# ВЫБРАННЫЙ ОТРЫВОК
◆ ◆ ◆

Театр войны простирался от западных отрогов Валдайской возвышенности (верховья Днепра и Западной Двины) на юг и восток и охватывал бассейн левых притоков Днепра и левых притоков Оки вплоть до Дикого Поля — безлюдной степи, сферы действия разбойничьих крымских и ордынских отрядов. Большая часть театра военных действий представляла собой слабо всхолмленную равнину, покрытую густыми лесами и прорезанную реками и немногочисленными грунтовыми дорогами. За исключением Западной Двины и Днепра и их наиболее крупных притоков, реки не представляли серьезных преград для войск, но лесистая местность в известной мере стесняла действия конных масс. На театре войны находилось значительное количество небольших городов-крепостей, особенно в южной его части. Эти города были столицами удельных княжеств, тянувших к Литве. Наиболее крупной крепостью был Смоленск, прикрывавший путь на Витебск — Полоцк и на Оршу — Минск — Вильно. С другой стороны, район Смоленска мог быть использован литовской стороной для наступления в направлениях Вязьма — Можайск, Малоярославец и Великие Луки, Ржев.
Общая протяженность театра войны с севера на юг составляла около 900 км. Смоленский плацдарм (верхнее течение Днепра) разделял театр войны на северную и южную половины. В политическом отношении южная половина имела наибольшее значение — именно здесь были расположены русские княжества, оказавшиеся в
XIII — первой половине XV в. под властью Литвы.

◆ ◆ ◆

# ИСХОДНЫЕ ДАННЫЕ
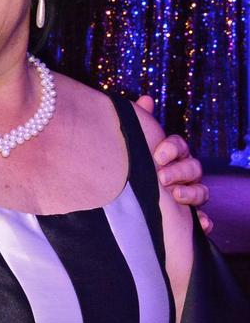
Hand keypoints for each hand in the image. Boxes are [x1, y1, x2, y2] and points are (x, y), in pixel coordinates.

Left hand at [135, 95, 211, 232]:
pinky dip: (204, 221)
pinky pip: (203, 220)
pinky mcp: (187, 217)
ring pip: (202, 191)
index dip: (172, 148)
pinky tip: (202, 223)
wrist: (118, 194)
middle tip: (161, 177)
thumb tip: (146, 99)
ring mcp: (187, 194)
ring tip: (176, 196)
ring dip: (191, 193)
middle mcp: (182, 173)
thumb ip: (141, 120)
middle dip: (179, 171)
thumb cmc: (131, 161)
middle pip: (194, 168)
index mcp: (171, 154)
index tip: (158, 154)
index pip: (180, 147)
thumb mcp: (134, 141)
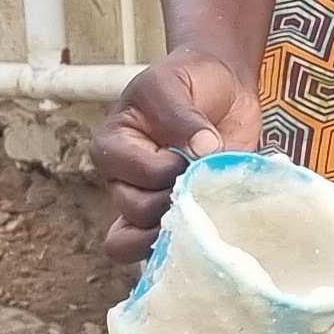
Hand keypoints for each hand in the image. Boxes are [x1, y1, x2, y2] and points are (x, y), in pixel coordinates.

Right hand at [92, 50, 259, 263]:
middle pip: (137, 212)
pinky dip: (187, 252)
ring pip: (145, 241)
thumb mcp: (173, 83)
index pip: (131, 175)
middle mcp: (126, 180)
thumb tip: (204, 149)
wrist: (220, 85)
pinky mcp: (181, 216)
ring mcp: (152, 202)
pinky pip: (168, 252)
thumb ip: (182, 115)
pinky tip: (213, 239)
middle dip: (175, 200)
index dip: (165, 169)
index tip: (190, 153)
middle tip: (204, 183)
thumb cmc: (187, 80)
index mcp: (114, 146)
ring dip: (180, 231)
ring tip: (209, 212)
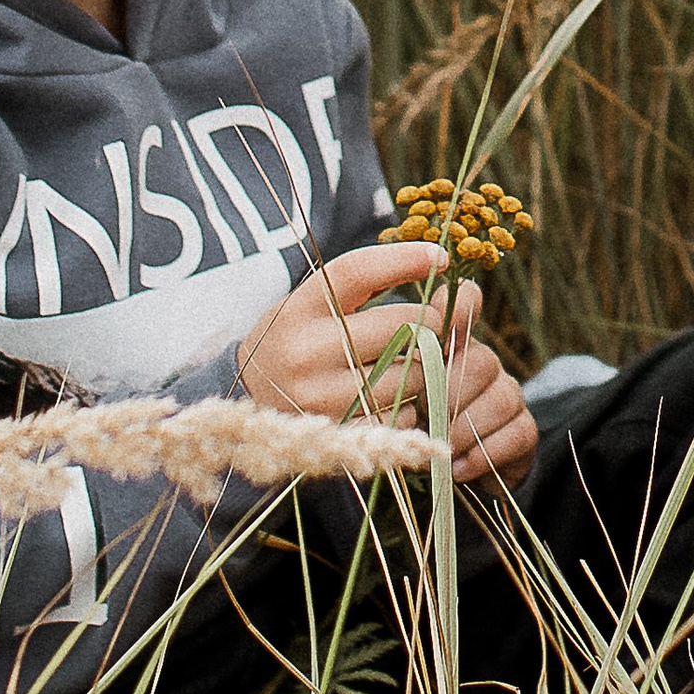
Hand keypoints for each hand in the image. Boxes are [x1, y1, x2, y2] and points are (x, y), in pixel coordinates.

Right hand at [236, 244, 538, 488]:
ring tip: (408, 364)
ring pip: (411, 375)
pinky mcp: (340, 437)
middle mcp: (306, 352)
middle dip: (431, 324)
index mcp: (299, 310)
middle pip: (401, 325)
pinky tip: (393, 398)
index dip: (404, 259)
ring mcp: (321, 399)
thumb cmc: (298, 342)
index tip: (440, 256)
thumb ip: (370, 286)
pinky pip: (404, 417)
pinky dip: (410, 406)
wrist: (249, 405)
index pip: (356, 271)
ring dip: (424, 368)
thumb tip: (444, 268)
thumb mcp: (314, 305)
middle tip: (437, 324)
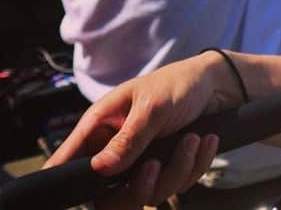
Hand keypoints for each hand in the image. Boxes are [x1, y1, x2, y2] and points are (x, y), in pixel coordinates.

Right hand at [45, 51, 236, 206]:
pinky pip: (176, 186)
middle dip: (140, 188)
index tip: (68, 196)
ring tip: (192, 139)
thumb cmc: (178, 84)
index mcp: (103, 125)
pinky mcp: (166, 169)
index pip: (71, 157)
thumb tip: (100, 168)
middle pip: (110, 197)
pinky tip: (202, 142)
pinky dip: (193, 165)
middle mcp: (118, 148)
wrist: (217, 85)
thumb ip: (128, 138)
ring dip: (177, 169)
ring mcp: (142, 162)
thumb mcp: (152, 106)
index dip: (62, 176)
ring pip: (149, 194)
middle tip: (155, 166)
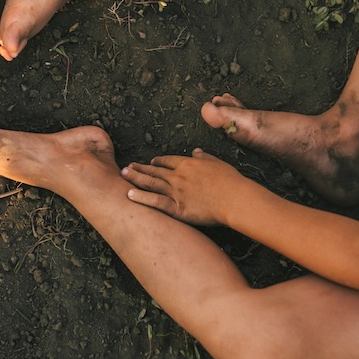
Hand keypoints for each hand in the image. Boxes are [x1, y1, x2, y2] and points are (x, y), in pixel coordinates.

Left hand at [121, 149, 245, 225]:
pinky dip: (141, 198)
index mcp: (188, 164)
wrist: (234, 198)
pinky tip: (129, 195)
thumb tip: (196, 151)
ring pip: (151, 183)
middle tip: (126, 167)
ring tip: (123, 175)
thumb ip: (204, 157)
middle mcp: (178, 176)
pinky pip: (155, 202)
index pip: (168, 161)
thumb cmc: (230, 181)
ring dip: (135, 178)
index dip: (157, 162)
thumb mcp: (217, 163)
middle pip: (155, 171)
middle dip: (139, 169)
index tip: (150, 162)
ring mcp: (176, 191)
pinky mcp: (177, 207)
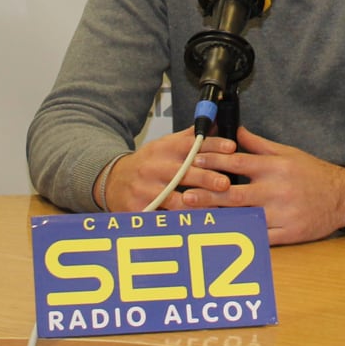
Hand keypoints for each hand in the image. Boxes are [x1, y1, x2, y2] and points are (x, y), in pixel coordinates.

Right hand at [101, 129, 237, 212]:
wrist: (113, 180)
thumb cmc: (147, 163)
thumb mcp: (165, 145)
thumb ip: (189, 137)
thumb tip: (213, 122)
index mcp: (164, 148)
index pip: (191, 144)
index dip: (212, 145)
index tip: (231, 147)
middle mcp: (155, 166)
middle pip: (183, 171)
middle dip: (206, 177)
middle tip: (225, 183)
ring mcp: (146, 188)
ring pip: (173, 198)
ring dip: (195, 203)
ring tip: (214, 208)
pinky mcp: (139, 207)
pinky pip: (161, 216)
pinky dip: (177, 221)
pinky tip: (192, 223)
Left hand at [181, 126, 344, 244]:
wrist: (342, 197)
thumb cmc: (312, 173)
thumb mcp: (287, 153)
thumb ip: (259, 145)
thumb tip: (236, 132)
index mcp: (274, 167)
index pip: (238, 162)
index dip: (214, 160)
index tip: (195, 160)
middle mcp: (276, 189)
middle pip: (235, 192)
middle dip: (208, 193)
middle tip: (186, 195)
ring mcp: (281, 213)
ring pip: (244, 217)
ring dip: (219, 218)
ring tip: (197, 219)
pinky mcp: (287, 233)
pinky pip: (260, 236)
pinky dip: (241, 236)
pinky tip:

◆ ◆ ◆

# ЗАДАНИЯ
- A) Обновите отрывок о театре войны: приведите часть, которая открывается словами «Общая протяженность театра» и заканчивается словами «под властью Литвы.», поставив в ней «Смоленский рубеж» вместо «Смоленский плацдарм».
- B) Продолжите отрывок о театре войны, начав сразу после его последнего предложения.
Строки к отрывку о театре войны никакого отношения не имеют.

# ОТВЕТЫ К ЗАДАНИЯМ
- A)
Общая протяженность театра войны с севера на юг составляла около 900 км. Смоленский рубеж (верхнее течение Днепра) разделял театр войны на северную и южную половины. В политическом отношении южная половина имела наибольшее значение — именно здесь были расположены русские княжества, оказавшиеся в
XIII — первой половине XV в. под властью Литвы.

- B)
Непосредственным поводом ко Второй Литовской войне стал переход на службу великому князю Ивану III пограничных князей Василия Шемячича и Семена Можайского. В апреле 1500 г. они били челом, что «на них пришла великая нужа о греческом законе, и государь бы их пожаловал взял бы к себе и с вотчинами». «Князь великий Иван Васильевич всея Руси тоя для нужи князя Семена и князя Василя принял в службу и с вотчинами».
Фактически это означало начало войны с Литвой. С разметною грамотою к Александру Литовскому был послан недавний его подданный — вязмитин Афанасий Ше- енок, а к перешедшим на русскую службу князьям великий князь «послал воеводу боярина своего Якова Захарьича и иных своих воевод со многими людьми»[7].
Согласно Разрядной книге
Лета 7008-го князь великий Иван Васильевич всея Руси послал воевать литовские земли князя Федора да князя Ивана Борисовичев Волоцких, а с ними велел сниматься во Вселуке намеснику ноугородцкому Андрею Федоровичу Челяднину. А наместникам луцким Губке Янову да Стерлягу Вельяминову, да пуповскому намеснику Олексею За- болотцкому велел с ними же сниматися. А как сойдутца, ино им быти по полком:
В Большом полку — Губке Янову В Передовом полку — Стерляге Вельяминову В Правой руке — Борису Колычову В Левой руке — Федору Плещееву В Сторожевом — Алексею Заболотскому.
А князю Федору и князю Ивану Борисовичем Волоцким дал князь великий свой наказ: нечто будет каково дело, и им быть по полком:
В Большом полку князю Федору да князю Ивану Борисовичем, да у них же быти в Большом полку Ондрею Федоровичю своим полком с великого князя знаменем.
А в Передовой полк, и в Правую руку, и в Левую, и в Сторожевой полк выбрати воевод велел Ондрею, то положил на нем[8].
Точный смысл этой разрядной записи позволяет сделать некоторые выводы: войска формируются из новгородских служилых людей, полка удельных волоцких князей и служилых людей пограничных районов во главе с их наместниками. Мобилизация происходит в обширном районе вдоль всей западной границы.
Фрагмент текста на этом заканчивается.